## DIRECTIONS
All lines from the one with "line: (263, 1286) -> (118, 742), added" through the last are to be given again exactly as they stand in the data below, and only those.
==============================
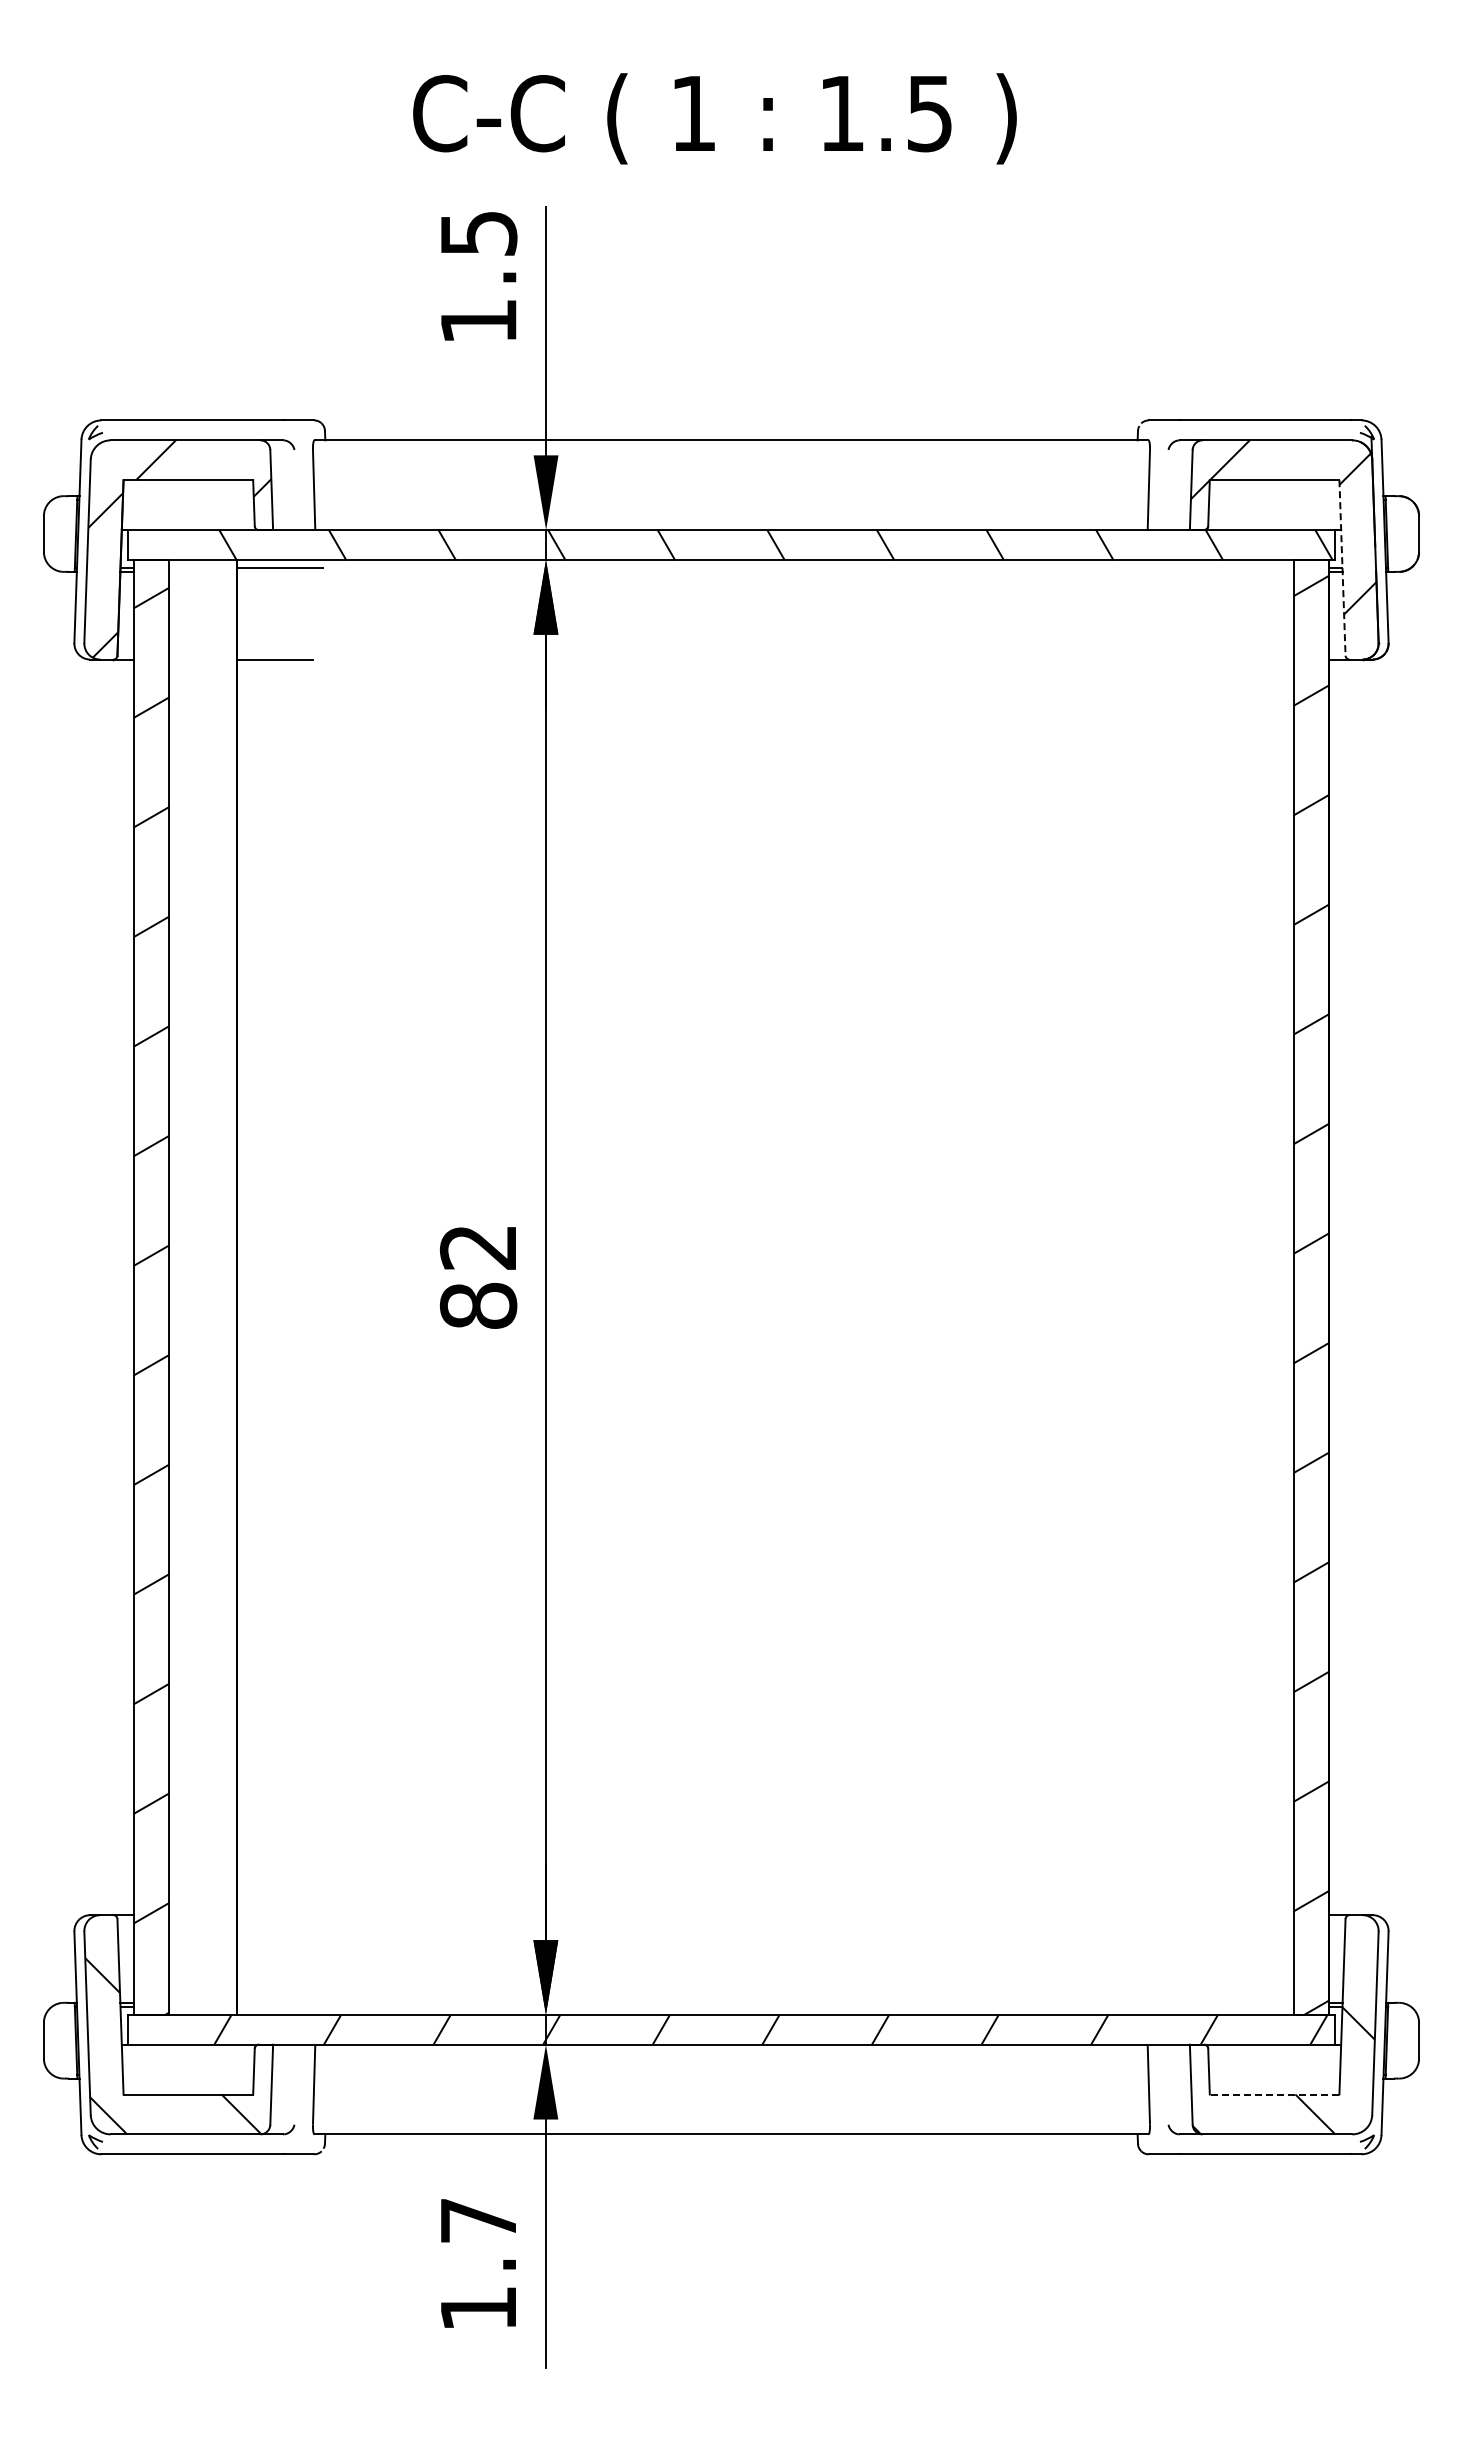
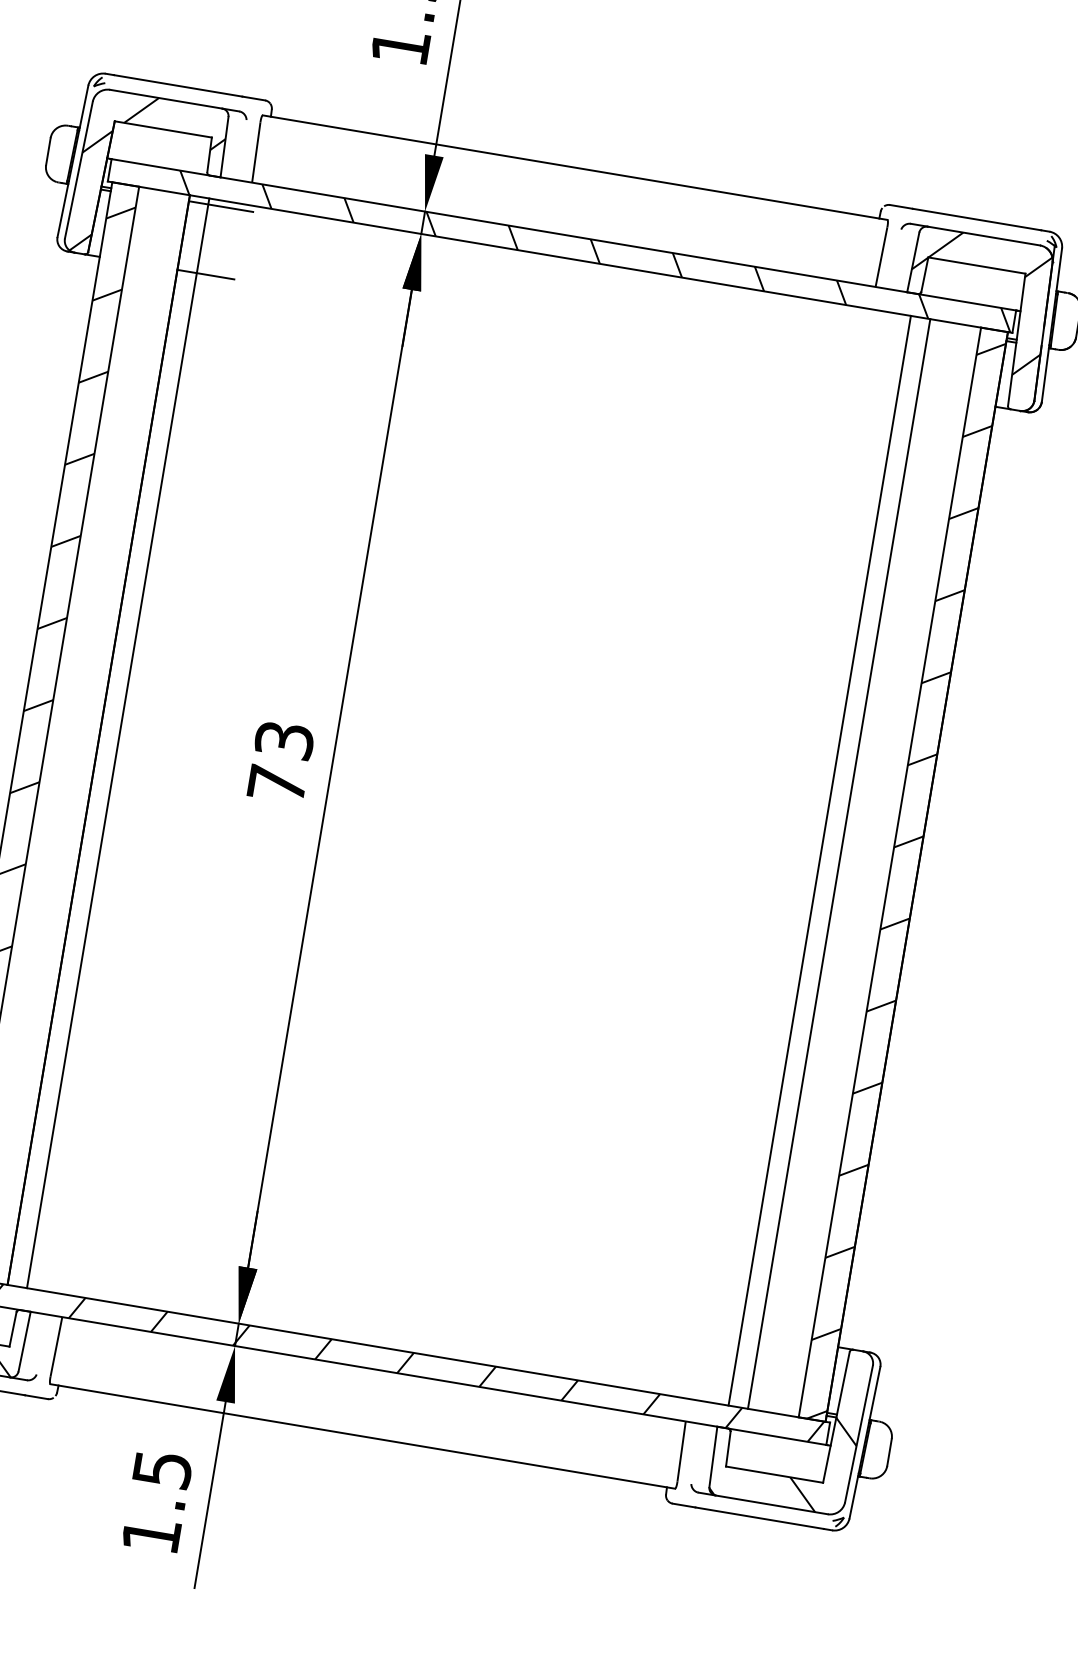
line: (1342, 567) -> (1016, 339), dashed -> solid
text: (478, 1276) -> (280, 762), 82 -> 73
line: (263, 1286) -> (118, 742), added
line: (1199, 1286) -> (819, 860), added
line: (1225, 1286) -> (839, 863), added
line: (1274, 2094) -> (774, 1474), dashed -> solid
text: (479, 2220) -> (163, 1469), 1.7 -> 1.5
==============================
## TASK ANSWER
line: (263, 1286) -> (118, 742), added
line: (1199, 1286) -> (819, 860), added
line: (1225, 1286) -> (839, 863), added
line: (1274, 2094) -> (774, 1474), dashed -> solid
text: (479, 2220) -> (163, 1469), 1.7 -> 1.5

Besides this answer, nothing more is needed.